1. Federal regulations dictate what a children’s home can do now that CSoC is at work. We have four houses on our Ruston campus that would make great Treatment Group Homes. However, because we have PRTF beds on the same property, all our beds on the property must be PRTF beds. Remember, because we have more than 16 children in care, we must be licensed as a Psychiatric Residential Treatment Facility.

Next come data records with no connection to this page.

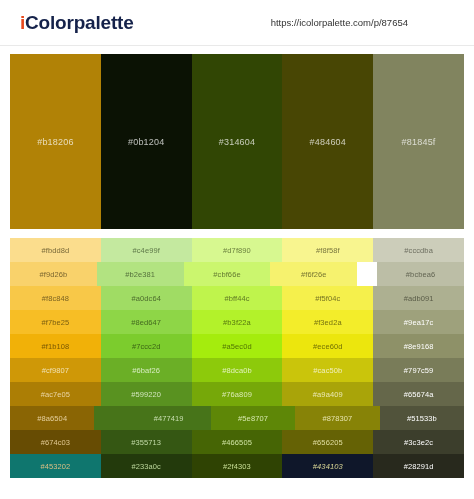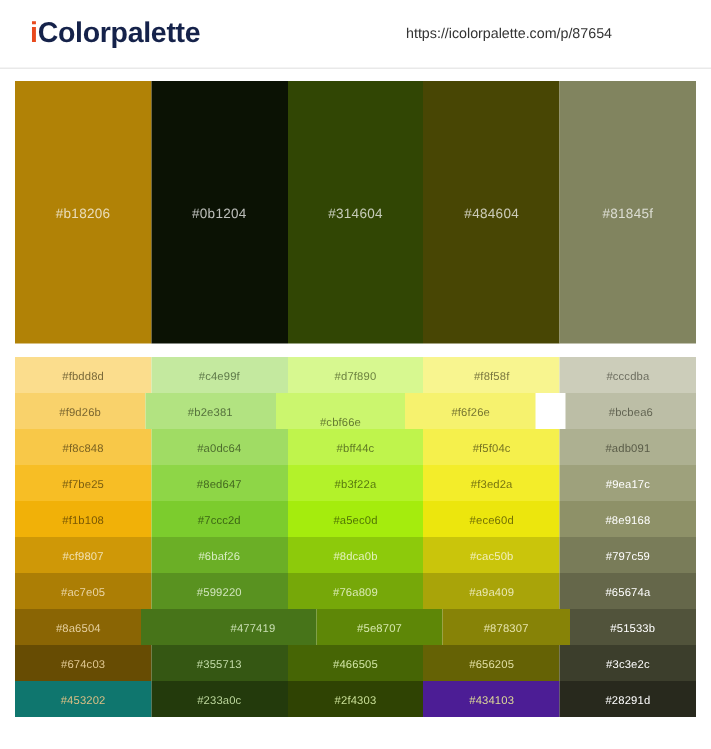--- a/index.html
+++ b/index.html
@@ -139,21 +139,21 @@
           <span class="code" style="color: rgb(109, 110, 96);">#cccdba</span>
         </div>
       </div>
       <div class="grid-row">
         <div class="cell" style="background: rgb(249, 210, 107);">
           <span class="code" style="color: rgb(124, 103, 48);">#f9d26b</span>
         </div>
         <div class="cell" style="background: rgb(178, 227, 129);">
           <span class="code" style="color: rgb(85, 113, 60);">#b2e381</span>
         </div>
-        <div class="cell" style="background: rgb(203, 246, 110); align-items: flex-end;">
+        <div class="cell" style="background: rgb(203, 246, 110);">
           <span class="code" style="color: rgb(102, 124, 50);">#cbf66e</span>
         </div>
         <div class="cell" style="background: rgb(246, 242, 110);">
           <span class="code" style="color: rgb(121, 119, 50);">#f6f26e</span>
         </div>
         <div class="cell" style="background: rgb(188, 190, 166); margin-left: 20px;">
           <span class="code" style="color: rgb(99, 101, 83);">#bcbea6</span>
         </div>
       </div>
       <div class="grid-row">
@@ -278,21 +278,21 @@
       <div class="grid-row">
         <div class="cell" style="background: #0f766e;">
           <span class="code" style="color: rgb(219, 191, 132);">#453202</span>
         </div>
         <div class="cell" style="background: rgb(35, 58, 12);">
           <span class="code" style="color: rgb(187, 214, 155);">#233a0c</span>
         </div>
         <div class="cell" style="background: rgb(47, 67, 3);">
           <span class="code" style="color: rgb(201, 223, 151);">#2f4303</span>
         </div>
-        <div class="cell" style="background: #4c1d95;">
+        <div class="cell" style="background: #0f172a; font-style: italic;">
           <span class="code" style="color: rgb(220, 217, 151);">#434103</span>
         </div>
         <div class="cell" style="background: rgb(40, 41, 29);">
           <span class="code" style="color: rgb(255, 255, 255);">#28291d</span>
         </div>
       </div>
     </div>
 
 </div>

2. The TGH minimum licensing standards require a Treatment Group Home be located in a neighborhood. Finding a suitable, existing house which meets the licensing requirements will be like finding a needle in a haystack. Homes built for families will not serve as great Treatment Group Homes. For example, few families require 8 bedrooms. If a provider builds their own house with 8 bedrooms it will be nearly impossible to sell in the future because, again, few families require 8 bedrooms.
3. I wrote earlier that it was initially reported that CSoC would bring $3 federal dollars into Louisiana for each $1 of State General Funds Louisiana tossed into the common pot. That’s a significant amount! I don’t believe it has worked out that way, though. Reimbursement rates for services are now lower than the cost of providing the service. The per diem payment for Non-Medical Group Homes is less than the rate providers received before CSoC was created. Several providers have crashed into their financial wall this past year because the current reimbursement rates do not support the costs of care. The Treatment Group Home reimbursement rate is low.
4. There are adolescent group home providers in Louisiana who have the experience and the heart to become Treatment Group Home providers. Unfortunately, CSoC does not pay for the start-up costs of making the transition from the former DCFS Child Residential license to the new DHH Treatment Group Home license. The cost of additional staff who must be hired prior to receiving the TGH license, the cost of licenses for evidence-based treatment practices, and the cost of accreditation are all financial burdens group home providers must shoulder to become Treatment Group Homes. Unfortunately, the per diem reimbursement rate is too low to allow a provider to ever recoup the startup costs. Figuratively speaking, a new TGH provider will start out in a hole and never climb out.
I’ll stop there because this is growing a bit long.
Scroll up and click on the chart again. Louisiana’s children need access to the two missing steps on the staircase of services. It’s a big step down from care in a psychiatric residential treatment facility to care in a non-medical group home. Some children require longer term psychiatric hospitalization because of significant mental illness.
Louisiana still has important service gaps to fill for children – the sooner the better.